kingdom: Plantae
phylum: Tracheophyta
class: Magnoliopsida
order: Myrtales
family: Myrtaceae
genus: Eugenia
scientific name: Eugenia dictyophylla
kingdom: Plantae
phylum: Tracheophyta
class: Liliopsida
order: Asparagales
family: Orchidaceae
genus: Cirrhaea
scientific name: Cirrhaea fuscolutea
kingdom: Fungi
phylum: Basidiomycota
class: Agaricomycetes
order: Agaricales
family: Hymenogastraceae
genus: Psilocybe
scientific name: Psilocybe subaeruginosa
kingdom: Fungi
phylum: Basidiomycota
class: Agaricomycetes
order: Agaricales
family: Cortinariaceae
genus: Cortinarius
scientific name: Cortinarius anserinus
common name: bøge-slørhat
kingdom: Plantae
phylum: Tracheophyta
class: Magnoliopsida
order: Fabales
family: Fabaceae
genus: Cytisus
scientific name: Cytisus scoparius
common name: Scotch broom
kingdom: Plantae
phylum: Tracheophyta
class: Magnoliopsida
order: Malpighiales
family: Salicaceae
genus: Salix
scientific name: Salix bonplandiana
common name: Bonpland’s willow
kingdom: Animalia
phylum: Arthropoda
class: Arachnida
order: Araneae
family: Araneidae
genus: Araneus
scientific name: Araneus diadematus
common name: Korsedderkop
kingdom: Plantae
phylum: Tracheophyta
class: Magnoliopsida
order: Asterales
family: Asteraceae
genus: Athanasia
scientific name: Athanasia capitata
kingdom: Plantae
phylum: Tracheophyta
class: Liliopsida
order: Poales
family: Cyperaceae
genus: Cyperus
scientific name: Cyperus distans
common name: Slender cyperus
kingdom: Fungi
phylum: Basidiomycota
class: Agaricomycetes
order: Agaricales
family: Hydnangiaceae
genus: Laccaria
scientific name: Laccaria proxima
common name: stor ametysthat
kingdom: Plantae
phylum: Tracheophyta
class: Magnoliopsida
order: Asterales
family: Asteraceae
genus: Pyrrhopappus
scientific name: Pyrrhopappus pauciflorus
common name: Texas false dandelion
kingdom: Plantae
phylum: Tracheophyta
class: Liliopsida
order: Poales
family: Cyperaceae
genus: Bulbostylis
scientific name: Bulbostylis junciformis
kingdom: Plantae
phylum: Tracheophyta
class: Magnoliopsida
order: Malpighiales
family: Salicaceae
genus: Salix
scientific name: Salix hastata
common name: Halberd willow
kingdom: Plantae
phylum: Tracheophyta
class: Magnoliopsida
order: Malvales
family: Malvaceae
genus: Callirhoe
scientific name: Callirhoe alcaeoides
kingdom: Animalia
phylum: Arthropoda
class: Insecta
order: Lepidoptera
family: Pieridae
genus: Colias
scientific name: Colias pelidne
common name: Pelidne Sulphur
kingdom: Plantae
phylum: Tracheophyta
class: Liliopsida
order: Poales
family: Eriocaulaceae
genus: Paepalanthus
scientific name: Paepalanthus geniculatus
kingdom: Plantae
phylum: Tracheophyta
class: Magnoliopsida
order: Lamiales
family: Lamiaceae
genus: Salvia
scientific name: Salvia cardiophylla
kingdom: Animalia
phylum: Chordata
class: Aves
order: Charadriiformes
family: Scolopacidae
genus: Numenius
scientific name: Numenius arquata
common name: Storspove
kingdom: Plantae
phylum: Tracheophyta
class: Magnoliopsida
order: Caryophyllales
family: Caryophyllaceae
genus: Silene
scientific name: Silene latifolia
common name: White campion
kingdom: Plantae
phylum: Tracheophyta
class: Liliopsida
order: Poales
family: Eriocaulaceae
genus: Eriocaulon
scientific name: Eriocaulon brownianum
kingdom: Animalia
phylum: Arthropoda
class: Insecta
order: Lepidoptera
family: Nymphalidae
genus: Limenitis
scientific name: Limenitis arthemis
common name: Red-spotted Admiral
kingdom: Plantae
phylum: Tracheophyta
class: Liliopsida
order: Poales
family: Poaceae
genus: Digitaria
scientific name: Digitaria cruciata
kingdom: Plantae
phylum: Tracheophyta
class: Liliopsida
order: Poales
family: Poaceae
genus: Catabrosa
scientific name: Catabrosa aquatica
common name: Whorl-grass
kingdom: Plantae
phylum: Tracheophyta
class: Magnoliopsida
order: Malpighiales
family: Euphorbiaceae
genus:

_ _ _

> THE PROBLEM
Retype all of the lines in the records above, leaving every word, spelling and punctuation mark unchanged.

> RESULT
kingdom: Plantae
phylum: Tracheophyta
class: Magnoliopsida
order: Myrtales
family: Myrtaceae
genus: Eugenia
scientific name: Eugenia dictyophylla
kingdom: Plantae
phylum: Tracheophyta
class: Liliopsida
order: Asparagales
family: Orchidaceae
genus: Cirrhaea
scientific name: Cirrhaea fuscolutea
kingdom: Fungi
phylum: Basidiomycota
class: Agaricomycetes
order: Agaricales
family: Hymenogastraceae
genus: Psilocybe
scientific name: Psilocybe subaeruginosa
kingdom: Fungi
phylum: Basidiomycota
class: Agaricomycetes
order: Agaricales
family: Cortinariaceae
genus: Cortinarius
scientific name: Cortinarius anserinus
common name: bøge-slørhat
kingdom: Plantae
phylum: Tracheophyta
class: Magnoliopsida
order: Fabales
family: Fabaceae
genus: Cytisus
scientific name: Cytisus scoparius
common name: Scotch broom
kingdom: Plantae
phylum: Tracheophyta
class: Magnoliopsida
order: Malpighiales
family: Salicaceae
genus: Salix
scientific name: Salix bonplandiana
common name: Bonpland’s willow
kingdom: Animalia
phylum: Arthropoda
class: Arachnida
order: Araneae
family: Araneidae
genus: Araneus
scientific name: Araneus diadematus
common name: Korsedderkop
kingdom: Plantae
phylum: Tracheophyta
class: Magnoliopsida
order: Asterales
family: Asteraceae
genus: Athanasia
scientific name: Athanasia capitata
kingdom: Plantae
phylum: Tracheophyta
class: Liliopsida
order: Poales
family: Cyperaceae
genus: Cyperus
scientific name: Cyperus distans
common name: Slender cyperus
kingdom: Fungi
phylum: Basidiomycota
class: Agaricomycetes
order: Agaricales
family: Hydnangiaceae
genus: Laccaria
scientific name: Laccaria proxima
common name: stor ametysthat
kingdom: Plantae
phylum: Tracheophyta
class: Magnoliopsida
order: Asterales
family: Asteraceae
genus: Pyrrhopappus
scientific name: Pyrrhopappus pauciflorus
common name: Texas false dandelion
kingdom: Plantae
phylum: Tracheophyta
class: Liliopsida
order: Poales
family: Cyperaceae
genus: Bulbostylis
scientific name: Bulbostylis junciformis
kingdom: Plantae
phylum: Tracheophyta
class: Magnoliopsida
order: Malpighiales
family: Salicaceae
genus: Salix
scientific name: Salix hastata
common name: Halberd willow
kingdom: Plantae
phylum: Tracheophyta
class: Magnoliopsida
order: Malvales
family: Malvaceae
genus: Callirhoe
scientific name: Callirhoe alcaeoides
kingdom: Animalia
phylum: Arthropoda
class: Insecta
order: Lepidoptera
family: Pieridae
genus: Colias
scientific name: Colias pelidne
common name: Pelidne Sulphur
kingdom: Plantae
phylum: Tracheophyta
class: Liliopsida
order: Poales
family: Eriocaulaceae
genus: Paepalanthus
scientific name: Paepalanthus geniculatus
kingdom: Plantae
phylum: Tracheophyta
class: Magnoliopsida
order: Lamiales
family: Lamiaceae
genus: Salvia
scientific name: Salvia cardiophylla
kingdom: Animalia
phylum: Chordata
class: Aves
order: Charadriiformes
family: Scolopacidae
genus: Numenius
scientific name: Numenius arquata
common name: Storspove
kingdom: Plantae
phylum: Tracheophyta
class: Magnoliopsida
order: Caryophyllales
family: Caryophyllaceae
genus: Silene
scientific name: Silene latifolia
common name: White campion
kingdom: Plantae
phylum: Tracheophyta
class: Liliopsida
order: Poales
family: Eriocaulaceae
genus: Eriocaulon
scientific name: Eriocaulon brownianum
kingdom: Animalia
phylum: Arthropoda
class: Insecta
order: Lepidoptera
family: Nymphalidae
genus: Limenitis
scientific name: Limenitis arthemis
common name: Red-spotted Admiral
kingdom: Plantae
phylum: Tracheophyta
class: Liliopsida
order: Poales
family: Poaceae
genus: Digitaria
scientific name: Digitaria cruciata
kingdom: Plantae
phylum: Tracheophyta
class: Liliopsida
order: Poales
family: Poaceae
genus: Catabrosa
scientific name: Catabrosa aquatica
common name: Whorl-grass
kingdom: Plantae
phylum: Tracheophyta
class: Magnoliopsida
order: Malpighiales
family: Euphorbiaceae
genus:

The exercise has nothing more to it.